[Math] Number of 4-digit numerals with at most 2 different digits

How many 4 digit numbers are there which contain not more than two different digits?

As usual, I will highlight my attempt:

I can have 9 numbers using only 1 digit, e.g. $1111, 2222, \dots 9999$ = 9 digits
Using two digits out of 9 (excluding 0) (selected in $\,^{8}C_{2}$ ways), I can arrange them in $4!$ ways. Furthermore, I can use one digit out of the selected 2 once or thrice (e.g. $2111$ or $2221$) or simply both digits 2 times (e.g. $2288$, $6677$). Hence I get: $$\,^{8}C_{2} \times \left(\frac{4!}{2!\times2!} + \frac{4!}{3! \times 1!}\times 2\right) = 392$$
Finally, I consider numbers with zeroes. With zero selected as a digit, I have 9 options for other digits. And using the same logic as in 2) I can have either 1 zero ($8880$), 2 zeroes (e.g. $8800$) or 3 zeroes in a number ($7000$).
This gives me $$9\times \left( \frac{4!}{2!\times2!} + \frac{4!}{3!\times1!} + 1\right) = 99$$

the above 3 steps yield a total number of $9+392+99=500$

However, the answer i have with me is $576$.

André has come up with a nice and simple alternative solution, but I'm going to try to salvage your method, which is essentially correct.

This step does indeed give you 9 numbers.
There are 9, not 8, numbers between 1 and 9, so you want to use $9 \choose 2$ not $8 \choose 2$. Indeed, $${9 \choose 2} \times \left(\frac{4!}{2!\times2!} + 2\times\frac{4!}{3!\times1!}\right) = 504$$
You've counted too many here, because you've not excluded putting the zero first.
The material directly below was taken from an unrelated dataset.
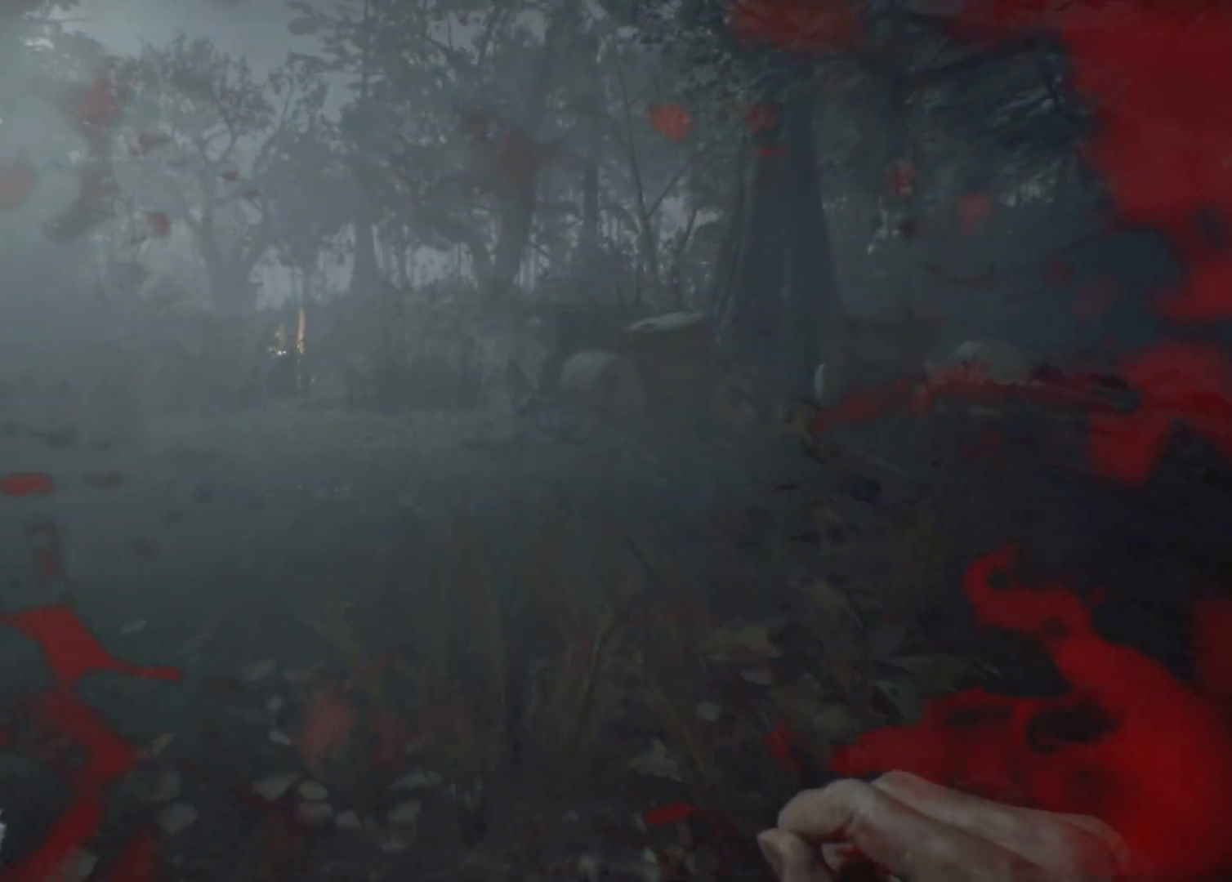
{"buttons": [], "left_stick": "center", "events": [[67, "left_stick", "center"]]}
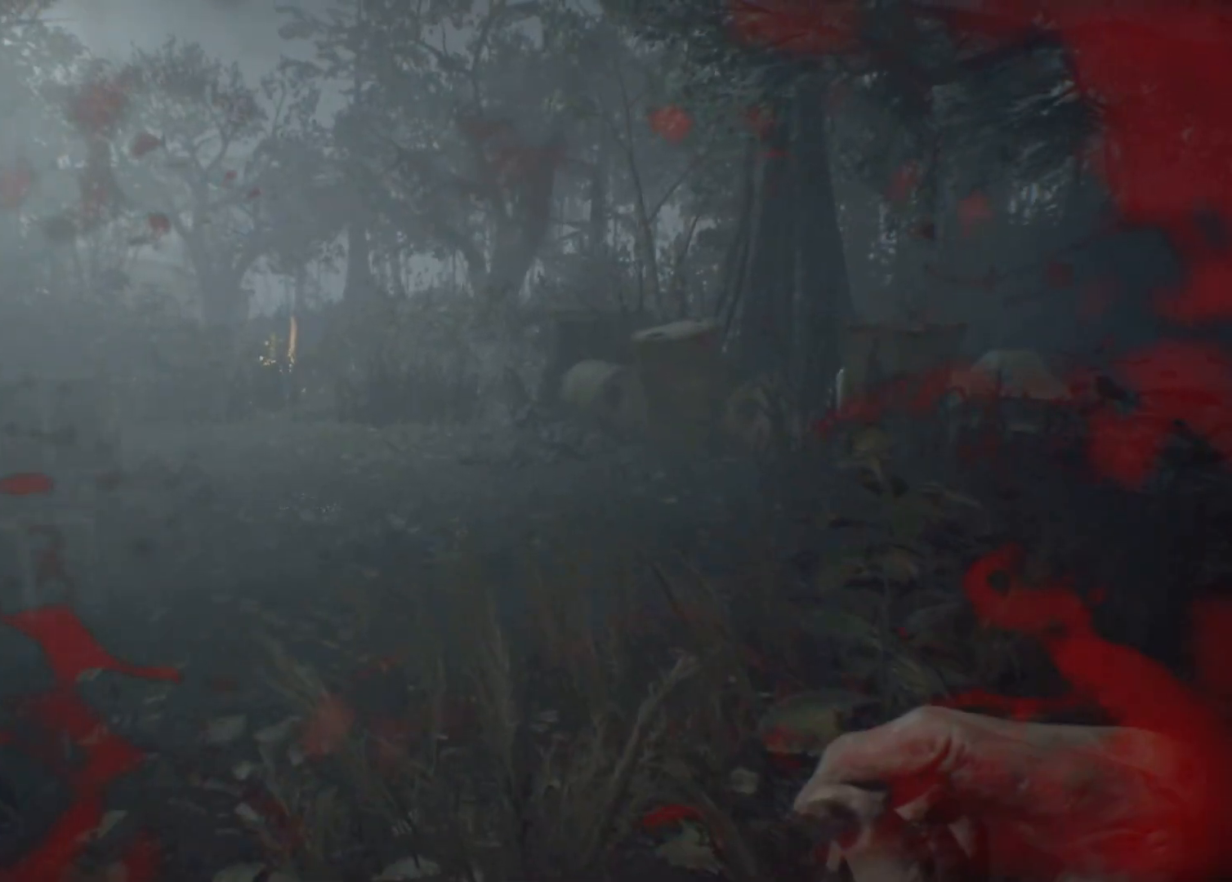
{"buttons": [], "left_stick": "up", "events": [[500, "left_stick", "up"]]}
There are actually only three ways of having one zero (8880, 8808, 8088) and three of having two (8800, 8080, 8008). Hence the total number of ways, including the one way of having three zeroes, is $9 \times (3 + 3 + 1) = 63$.

Now $9 + 504 + 63 = 576$. So you had the right approach, but you just messed up some of the arithmetic.